Ermenice bilen akademisyen yetiştirmiyor.
Yani böyle 10,15, 20
tane Ermenice bilen Ermeni uzmanın olur. Ermeni tarihini, edebiyatını kültürünü
araştırırlar, yazarlar. Bunların sözü ve tezi daha çok dinlenir.
Yoksa boş iştir böyle
herkesin eline kalemi alıp yazması.
Tabii şu da açık ki, bu
tezi candan savunan insanlar oluyor, bu işten para kazanmak isteyen insanlar
oluyor. Bu da var. Onun için bunun uzmanının yetiştirilmesi lazım.
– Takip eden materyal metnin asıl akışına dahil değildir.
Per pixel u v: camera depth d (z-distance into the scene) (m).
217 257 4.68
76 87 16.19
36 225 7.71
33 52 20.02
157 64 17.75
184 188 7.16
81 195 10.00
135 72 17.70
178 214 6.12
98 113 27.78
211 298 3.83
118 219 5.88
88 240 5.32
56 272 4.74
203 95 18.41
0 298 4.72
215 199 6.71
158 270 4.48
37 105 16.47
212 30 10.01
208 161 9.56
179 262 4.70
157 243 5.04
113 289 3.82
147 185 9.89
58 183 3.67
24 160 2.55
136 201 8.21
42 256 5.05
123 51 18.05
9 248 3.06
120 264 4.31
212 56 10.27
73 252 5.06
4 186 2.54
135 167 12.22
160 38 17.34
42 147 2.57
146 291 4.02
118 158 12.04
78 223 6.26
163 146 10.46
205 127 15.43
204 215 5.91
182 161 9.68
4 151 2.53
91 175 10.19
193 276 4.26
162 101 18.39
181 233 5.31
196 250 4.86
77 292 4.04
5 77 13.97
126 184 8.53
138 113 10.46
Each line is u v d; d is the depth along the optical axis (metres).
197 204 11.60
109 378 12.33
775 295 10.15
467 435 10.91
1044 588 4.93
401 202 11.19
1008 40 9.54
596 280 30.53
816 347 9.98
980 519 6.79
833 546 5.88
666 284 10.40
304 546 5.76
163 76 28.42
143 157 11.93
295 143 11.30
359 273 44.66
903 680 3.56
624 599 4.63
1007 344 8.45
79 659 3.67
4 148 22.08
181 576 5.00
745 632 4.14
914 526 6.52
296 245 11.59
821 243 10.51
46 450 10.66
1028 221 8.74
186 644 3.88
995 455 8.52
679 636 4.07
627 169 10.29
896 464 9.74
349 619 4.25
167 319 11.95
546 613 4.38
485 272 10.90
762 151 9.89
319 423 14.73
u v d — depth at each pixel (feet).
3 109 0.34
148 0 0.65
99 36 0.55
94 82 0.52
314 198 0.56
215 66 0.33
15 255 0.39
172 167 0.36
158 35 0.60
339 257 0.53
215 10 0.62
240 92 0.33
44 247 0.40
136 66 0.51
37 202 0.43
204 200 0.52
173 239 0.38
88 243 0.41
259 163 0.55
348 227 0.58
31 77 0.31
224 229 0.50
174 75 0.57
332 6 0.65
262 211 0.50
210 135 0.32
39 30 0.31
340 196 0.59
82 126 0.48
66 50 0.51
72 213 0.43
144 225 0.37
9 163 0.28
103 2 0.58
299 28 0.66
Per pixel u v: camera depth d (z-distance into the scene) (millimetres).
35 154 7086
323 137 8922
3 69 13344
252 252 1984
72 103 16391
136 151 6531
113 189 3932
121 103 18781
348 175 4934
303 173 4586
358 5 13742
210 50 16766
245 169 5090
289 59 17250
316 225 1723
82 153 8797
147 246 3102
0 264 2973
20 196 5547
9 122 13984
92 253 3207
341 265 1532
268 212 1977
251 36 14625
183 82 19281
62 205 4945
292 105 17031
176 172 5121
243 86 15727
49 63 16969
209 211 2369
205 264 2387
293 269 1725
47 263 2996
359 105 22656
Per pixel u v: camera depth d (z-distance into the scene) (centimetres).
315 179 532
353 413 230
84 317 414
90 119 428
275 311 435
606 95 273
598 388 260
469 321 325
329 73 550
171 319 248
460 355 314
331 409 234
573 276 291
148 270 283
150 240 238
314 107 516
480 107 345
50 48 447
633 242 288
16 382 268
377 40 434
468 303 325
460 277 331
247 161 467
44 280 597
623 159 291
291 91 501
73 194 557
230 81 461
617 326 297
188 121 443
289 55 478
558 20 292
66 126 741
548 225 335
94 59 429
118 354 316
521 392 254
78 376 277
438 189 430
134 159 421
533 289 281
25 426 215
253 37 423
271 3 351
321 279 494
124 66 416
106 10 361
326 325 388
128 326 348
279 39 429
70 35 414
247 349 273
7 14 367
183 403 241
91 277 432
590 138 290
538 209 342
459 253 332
Aldırış
etmediler. Türkler için böyle uzman muzman çok önemli değil. Ne işe yaradığını
anlamıyorlar. Yani bu işi çok savunan birinin makalesine bakıyorsun, III.
Nikola diye başlıyor mesela. Anladın mı? Onun tezini dinlemez kimse. (Not:
III. Nikola yok!)
Dil bilecek. İz bilecek.
Ermeni kitlesine, kültürüne katkısı bulunacak. Öyledir bu iş yani. 35 yıldır
yetiştirememişiz işte.
Yine doğru dürüst kitap
Esat Bey’in kitabı (Esat Uras). Sonra Esat’tan falan arınarak Kamuran’ın kitabı
(Gürün). Onu da basmıyorlar. Başka da doğru dürüst bir kitap yok.
-Ermeni konusunun
arkasından tazminat ve toprak talebi de gelir mi?
Ortaylı- Gelir. Gün
gelir tazminat da talep eder. Şimdi etmeyeceğim diyor. Sonra eder. Yani
genosidi kabul ettirdikçe, onu da eder ilerde. Günün birinde yeri gelince!
-Bu Ermeni konusuna daha
geniş tarihi açıdan bakınca nasıl görüyorsunuz?
Ortaylı- 19.
yüzyılda milliyetçilik çıkıyor. Yunan ayaklanmasından sonra Ermeniler de
istiyor. Öyle bir hayal onlara da geliyor. Ha hepsi istiyor mu? Hayır.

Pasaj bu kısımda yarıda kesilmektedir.